Task requirements: Omit the pictures and copy the entries exactly.

Stored items
□ □ □ □ □

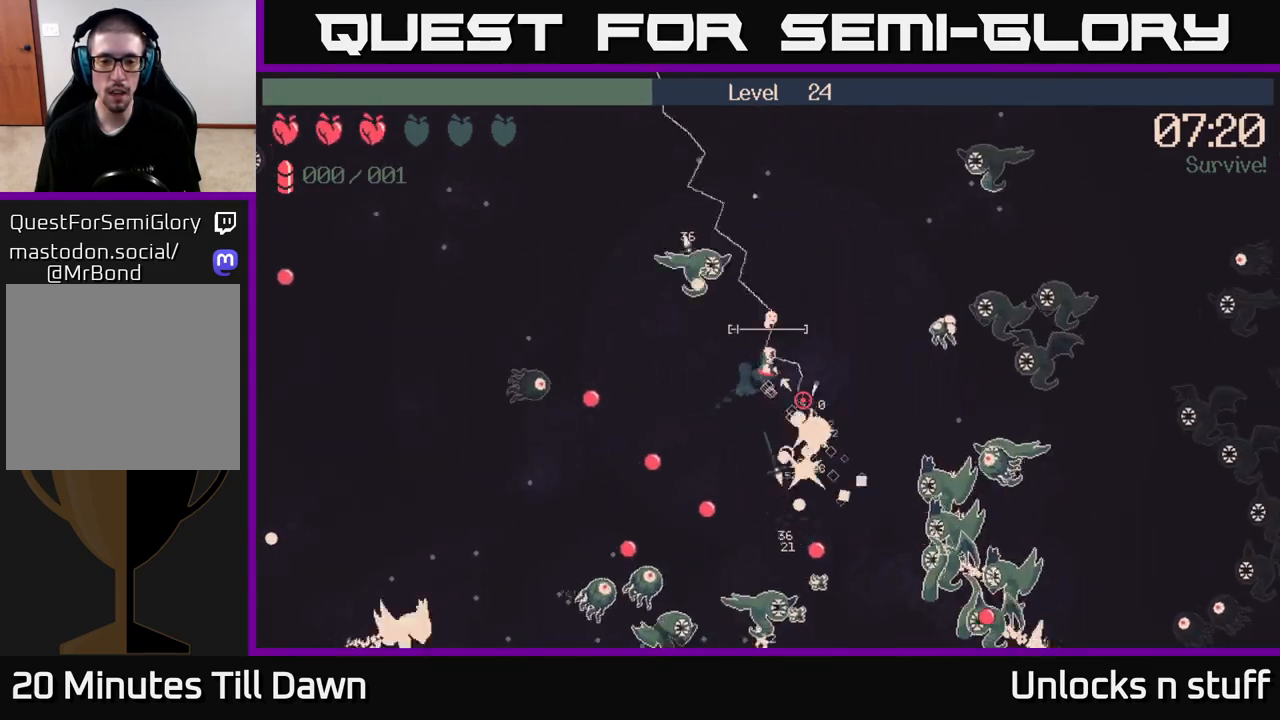
{"buttons": [], "left_stick": "up", "right_stick": "down", "events": [[217, "right_stick", "center"], [267, "left_stick", "up"], [450, "right_stick", "down"]]}
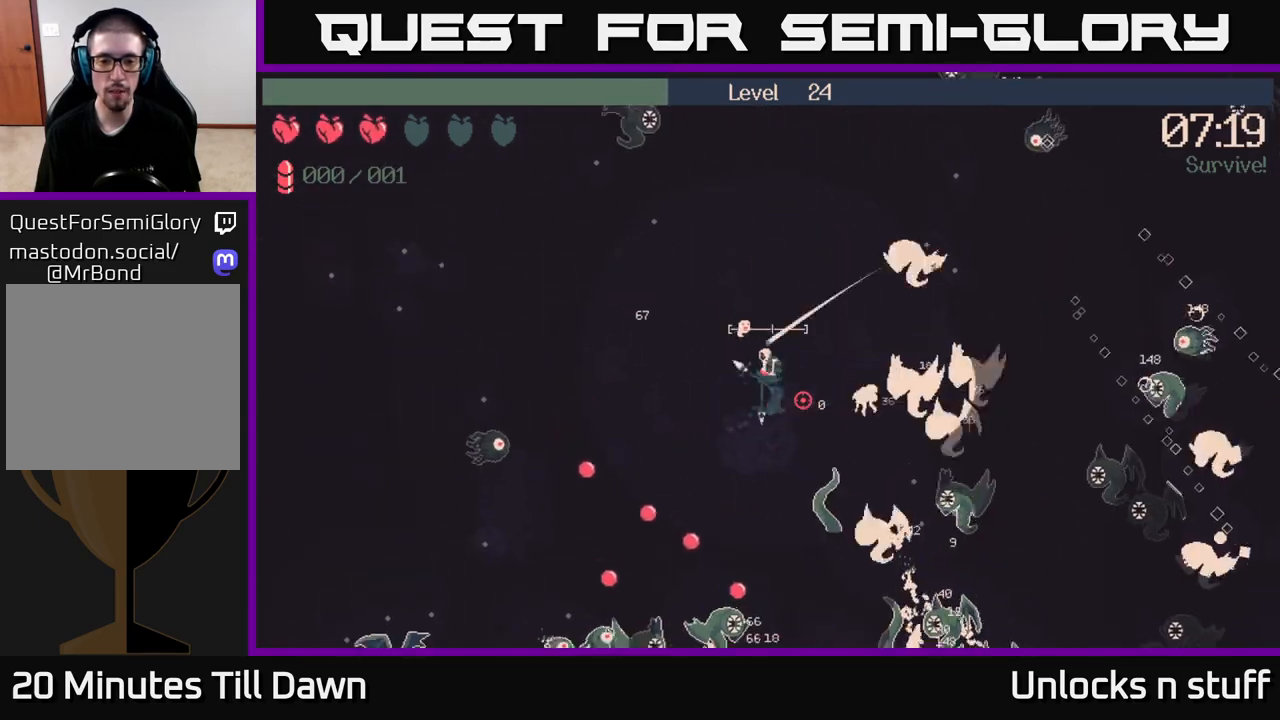
{"buttons": ["R2"], "left_stick": "down-left", "right_stick": "down", "events": [[167, "R2", "down"], [233, "left_stick", "left"], [283, "left_stick", "down-left"]]}
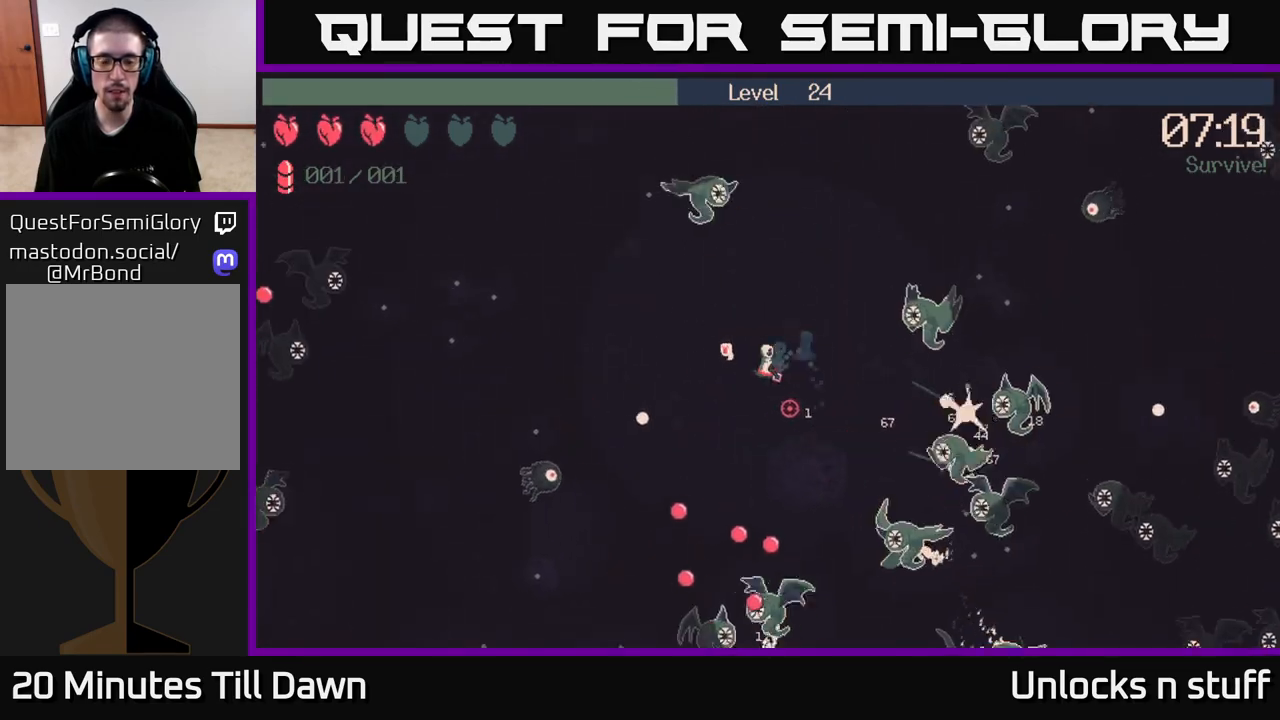
{"buttons": ["R2"], "left_stick": "down-left", "right_stick": "down", "events": []}
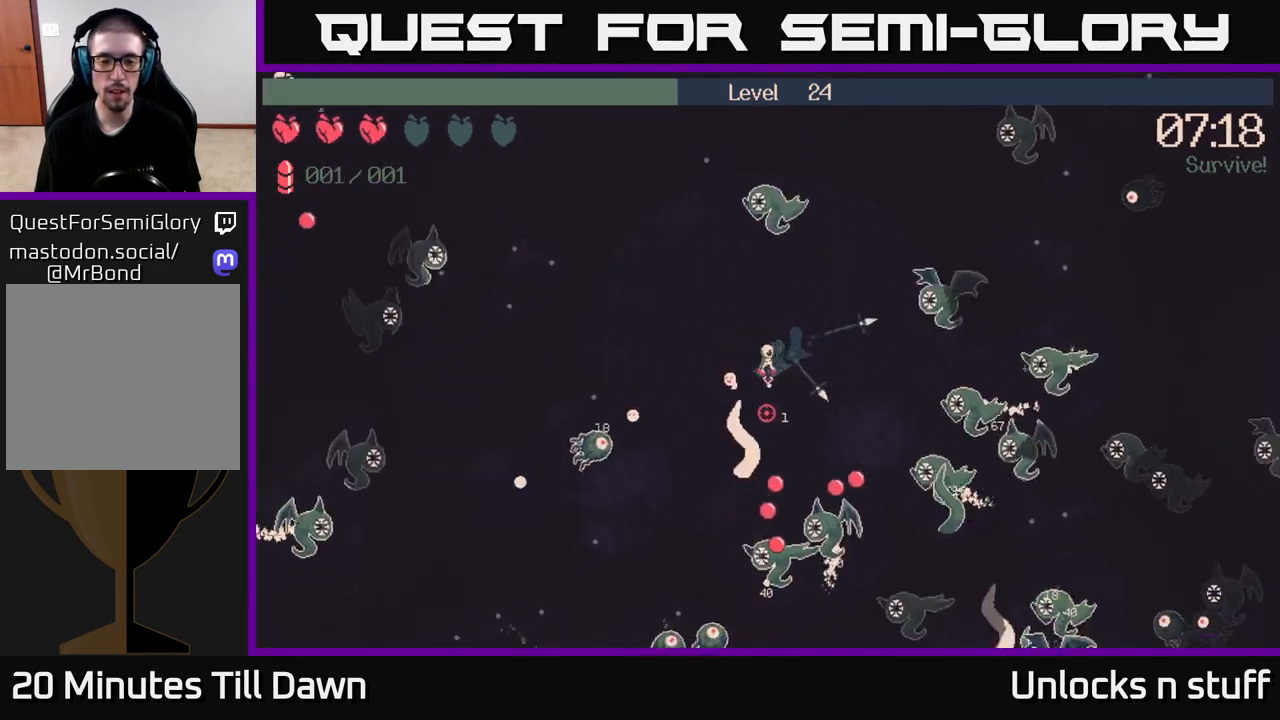
{"buttons": ["R2"], "left_stick": "down-left", "right_stick": "down", "events": []}
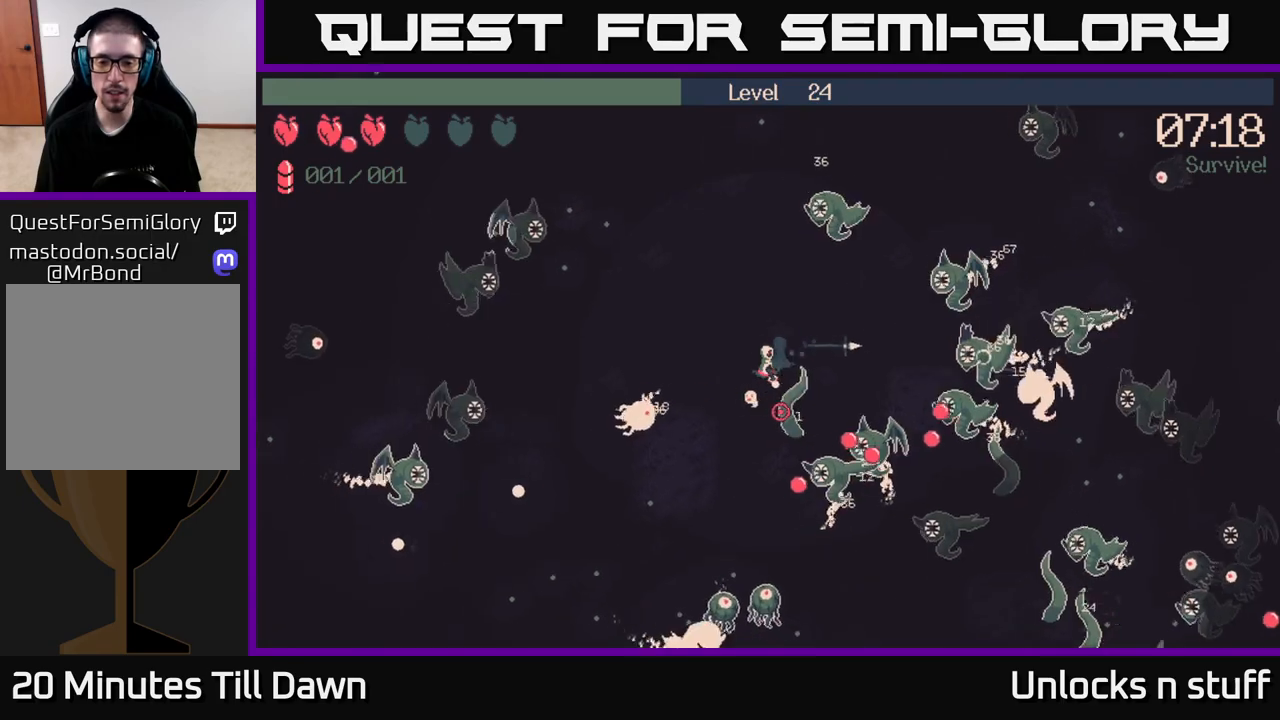
{"buttons": ["R2"], "left_stick": "down-left", "right_stick": "down", "events": []}
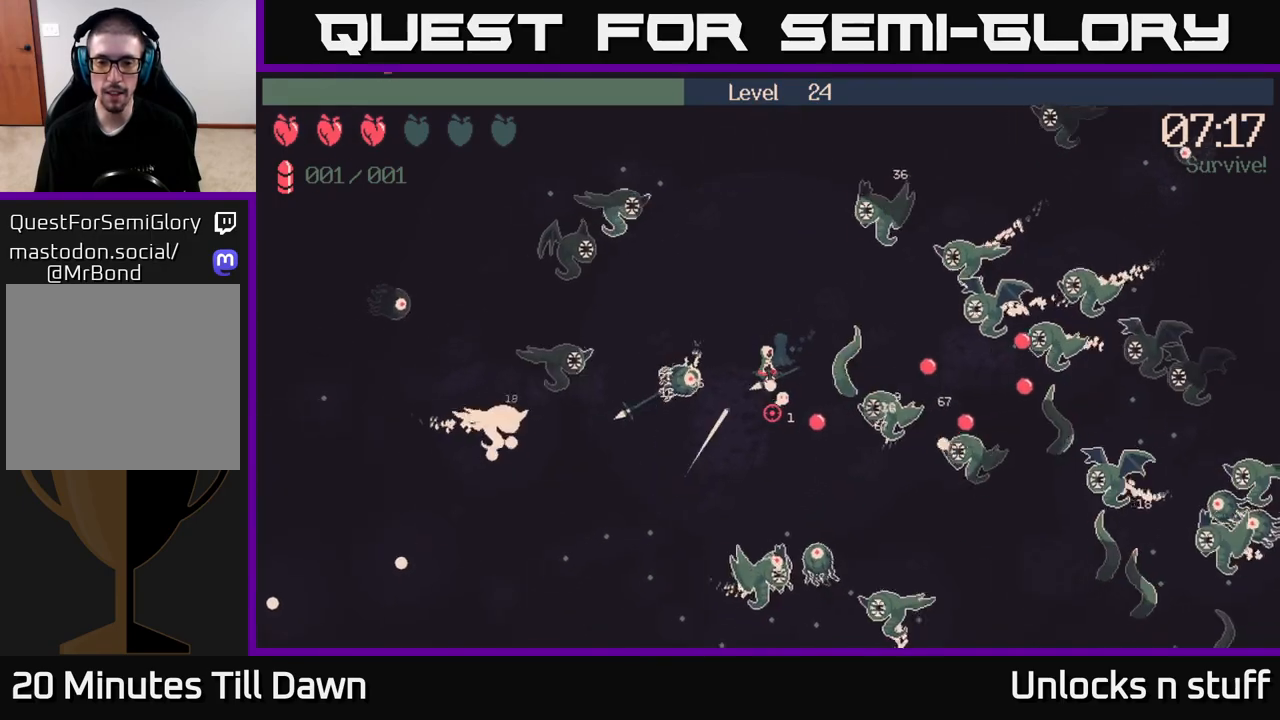
{"buttons": [], "left_stick": "down", "right_stick": "down-right", "events": [[200, "left_stick", "down"], [233, "R2", "up"], [267, "right_stick", "down-right"]]}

□ □ □ □ □

Answer section:
{"buttons": [], "left_stick": "up", "right_stick": "down", "events": [[217, "right_stick", "center"], [267, "left_stick", "up"], [450, "right_stick", "down"]]}
{"buttons": ["R2"], "left_stick": "down-left", "right_stick": "down", "events": [[167, "R2", "down"], [233, "left_stick", "left"], [283, "left_stick", "down-left"]]}
{"buttons": ["R2"], "left_stick": "down-left", "right_stick": "down", "events": []}
{"buttons": ["R2"], "left_stick": "down-left", "right_stick": "down", "events": []}
{"buttons": ["R2"], "left_stick": "down-left", "right_stick": "down", "events": []}
{"buttons": [], "left_stick": "down", "right_stick": "down-right", "events": [[200, "left_stick", "down"], [233, "R2", "up"], [267, "right_stick", "down-right"]]}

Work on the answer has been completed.